Low voter turnout expected

May 19, 2014
Wes Parry, left, assistant director of elections, hands off his voter access card to be checked as Larry Spahr, director of elections, tests a voting machine Thursday in the Washington County elections office. - Jim McNutt / Observer-Reporter Order a Print

Regardless of the weather forecast, the expected voter turnout today could be summed up in one word: Dismal.

“It could float around 20 percent,” said Washington County Elections Director Larry Spahr.

As of Thursday, Spahr said there were 700 absentee ballots issued, fewer than half of the number requested for the 2010 gubernatorial contest. But only about 250 ballots were returned.

Lack of contests is one reason voters may shun a trip to the polls.

There was no incumbent in the governor’s race four years ago, and both Republicans and Democrats had candidates from whom to choose.

Democratic Gov. Ed Rendell had served two, four-year terms, so the state constitution prohibited him from seeking another term. Democrats vying for the nomination four years ago were Pittsburghers Dan Onorato and Jack Wagner and eastern Pennsylvania residents Joe Hoeffel and Anthony Williams. Then-state Attorney General Tom Corbett was on the Republican gubernatorial ballot with Sam Rohrer.

Two contests were drawing national attention: Mark Critz versus Tim Burns to succeed the late John Murtha in Congress, and Joe Sestak versus Arlen Specter for the Democratic nomination for the U.S. Senate. Turnout in Washington County was about 23 percent of those registered to vote.

Material for this exercise.
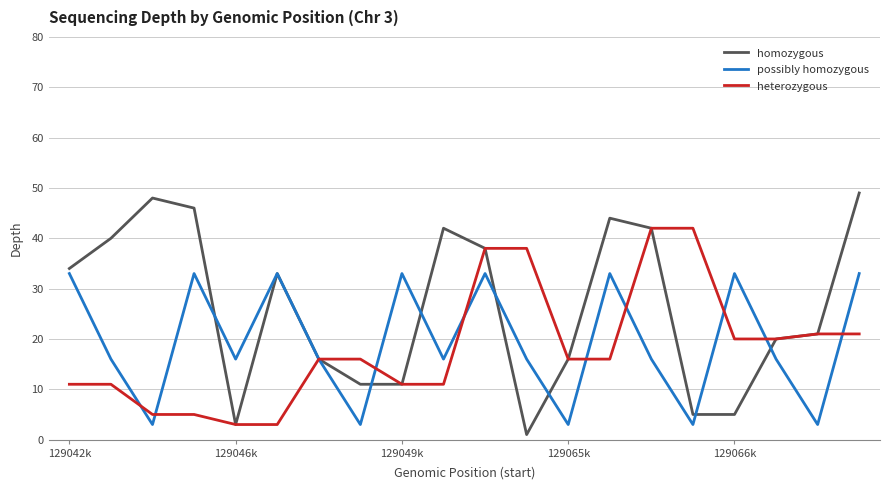

Rank the series by their maximum value, from highest to lowest.

homozygous, heterozygous, possibly homozygous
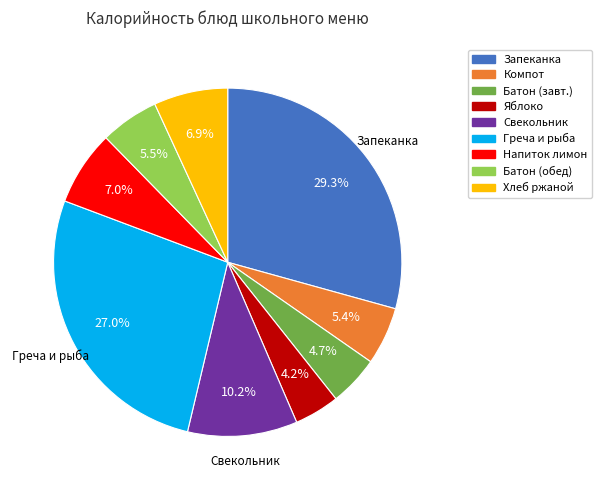

Is there a majority slice in this chart?

No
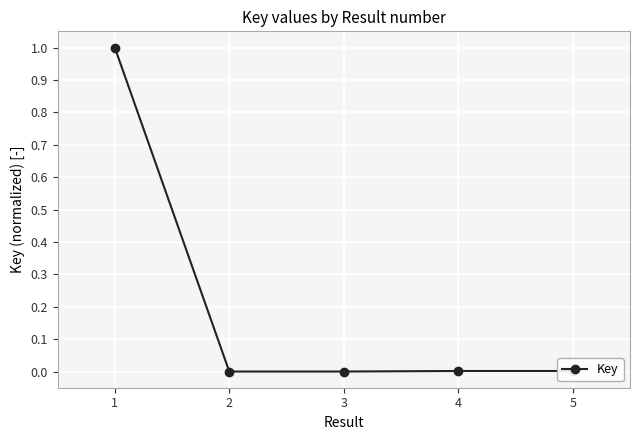

What is the value of the 1st point from the left?

1.0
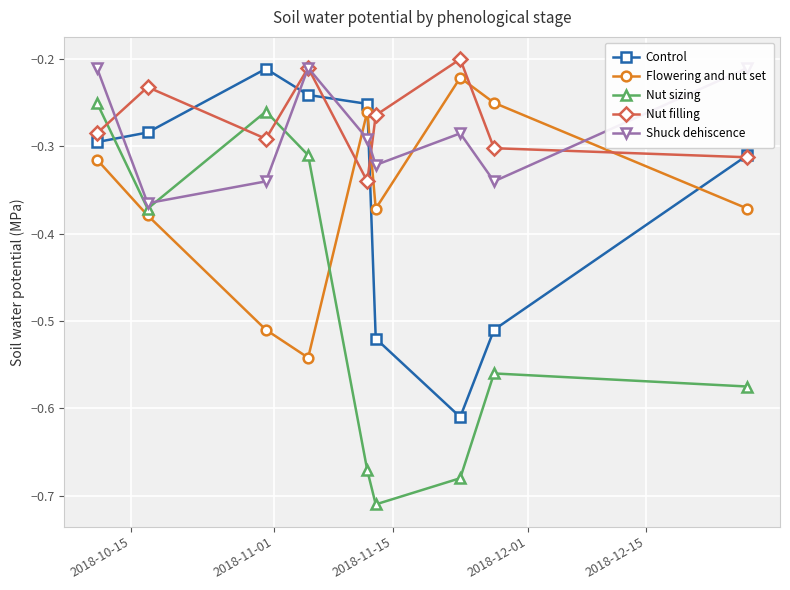

Does the chart display data point markers on the line(s)?

Yes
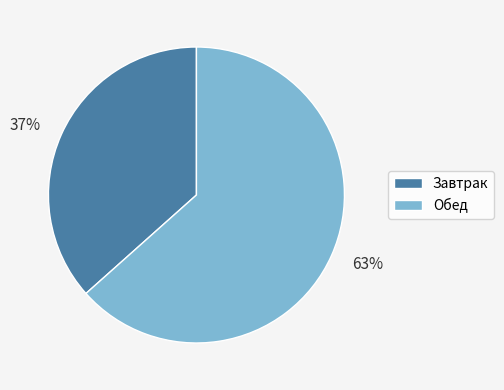

How many segments does this pie chart have?

2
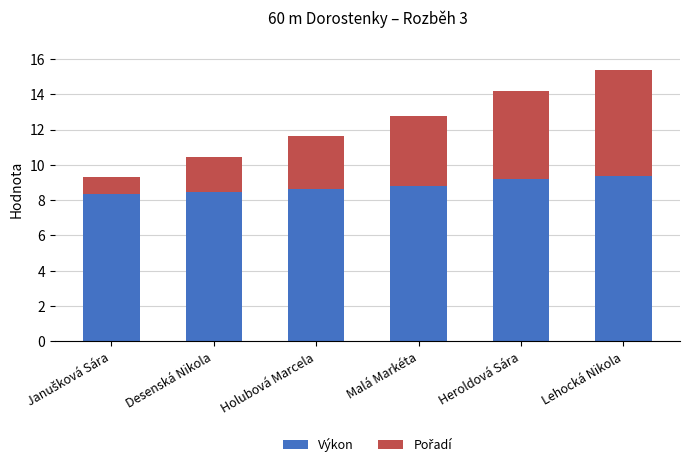

How many Výkon values are between 8 and 9?

4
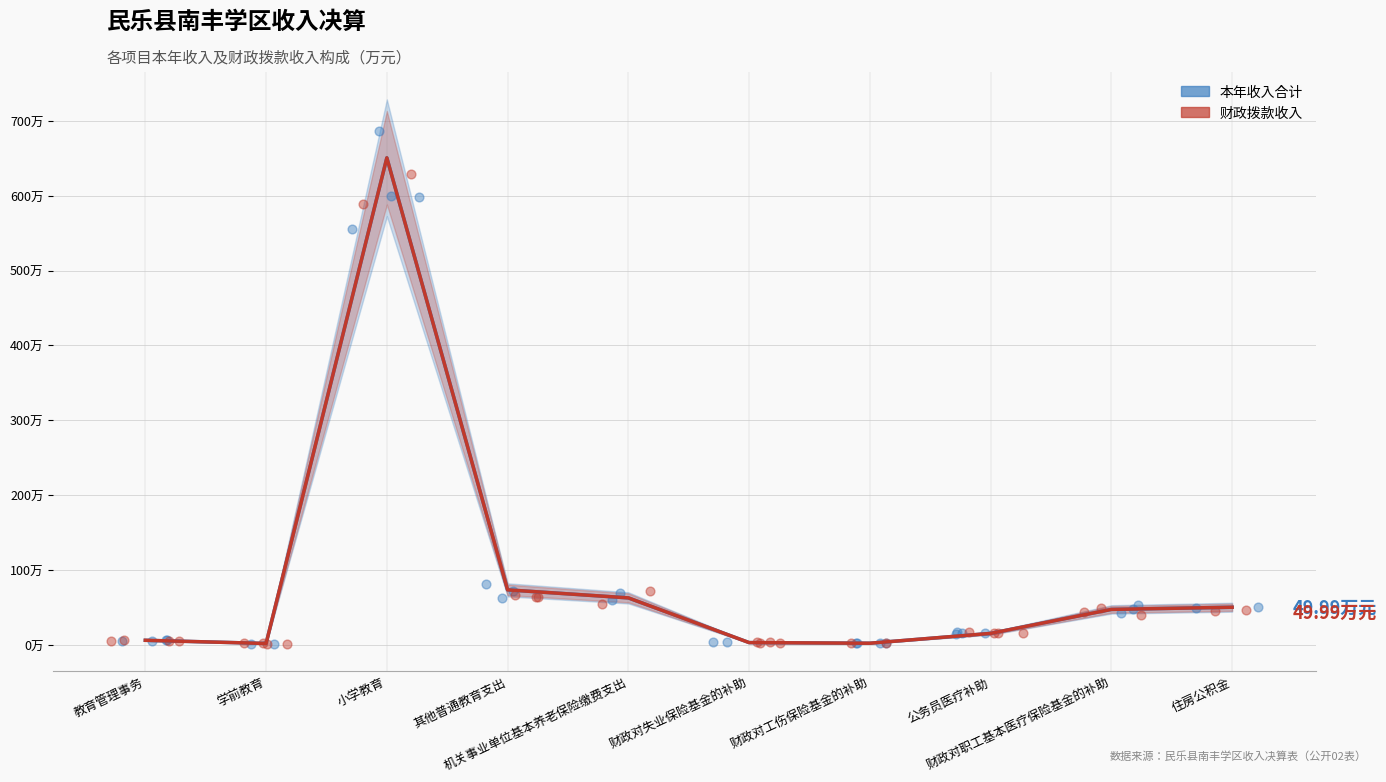

At how many categories does at least one series exceed 207?

1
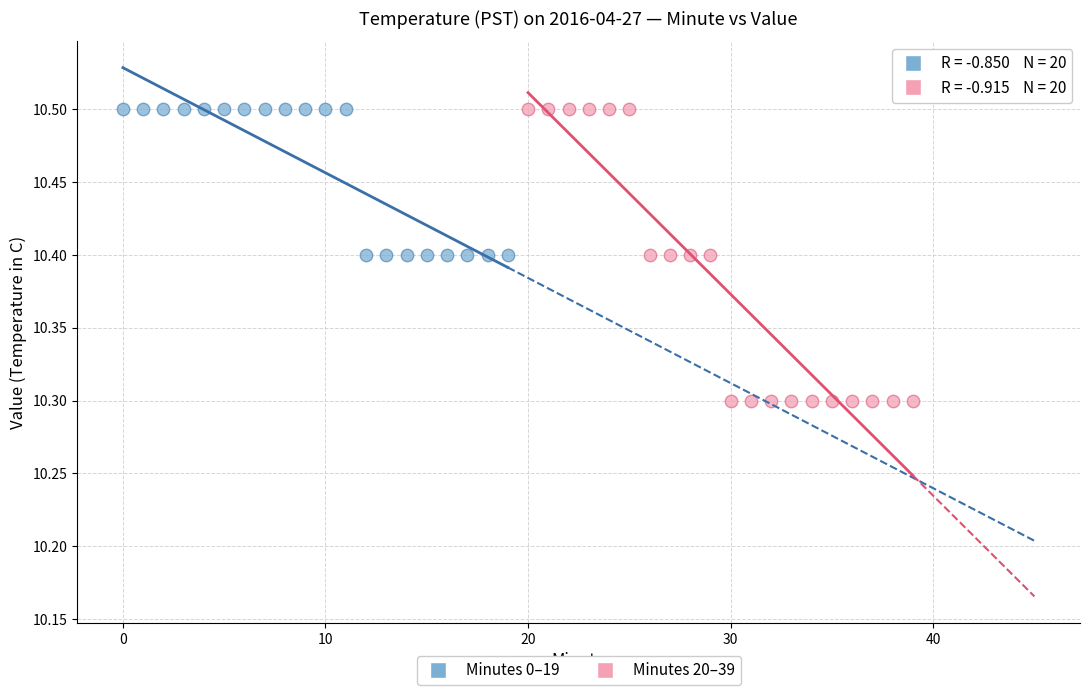

Which series reaches the minimum Y coordinate?

Minutes 20–39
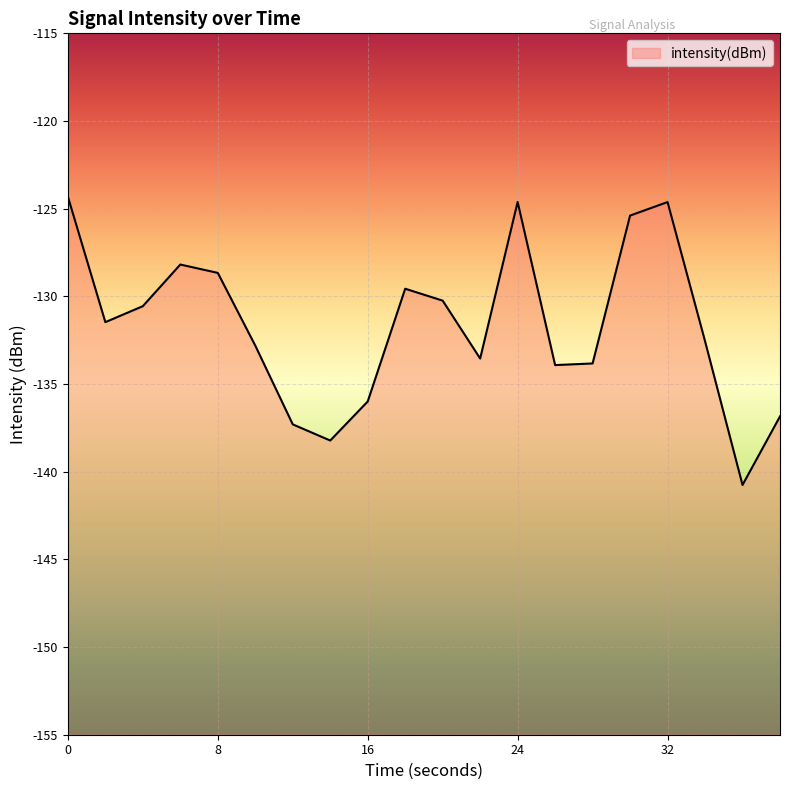

The value at 30 is -125.4. True or false?

True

What to work on.
1: Reproduce the voter turnout article word for word, everything from "As of Thursday, Spahr" down to "whom to choose.".
2: Write out the records verbatim, everything from their beginning down to the line containing "How many segments does this pie chart have?", and leave out the pictures.

Per-task answers.
1:
As of Thursday, Spahr said there were 700 absentee ballots issued, fewer than half of the number requested for the 2010 gubernatorial contest. But only about 250 ballots were returned.

Lack of contests is one reason voters may shun a trip to the polls.

There was no incumbent in the governor’s race four years ago, and both Republicans and Democrats had candidates from whom to choose.

2:
Rank the series by their maximum value, from highest to lowest.

homozygous, heterozygous, possibly homozygous

Is there a majority slice in this chart?

No

What is the value of the 1st point from the left?

1.0

Does the chart display data point markers on the line(s)?

Yes

How many segments does this pie chart have?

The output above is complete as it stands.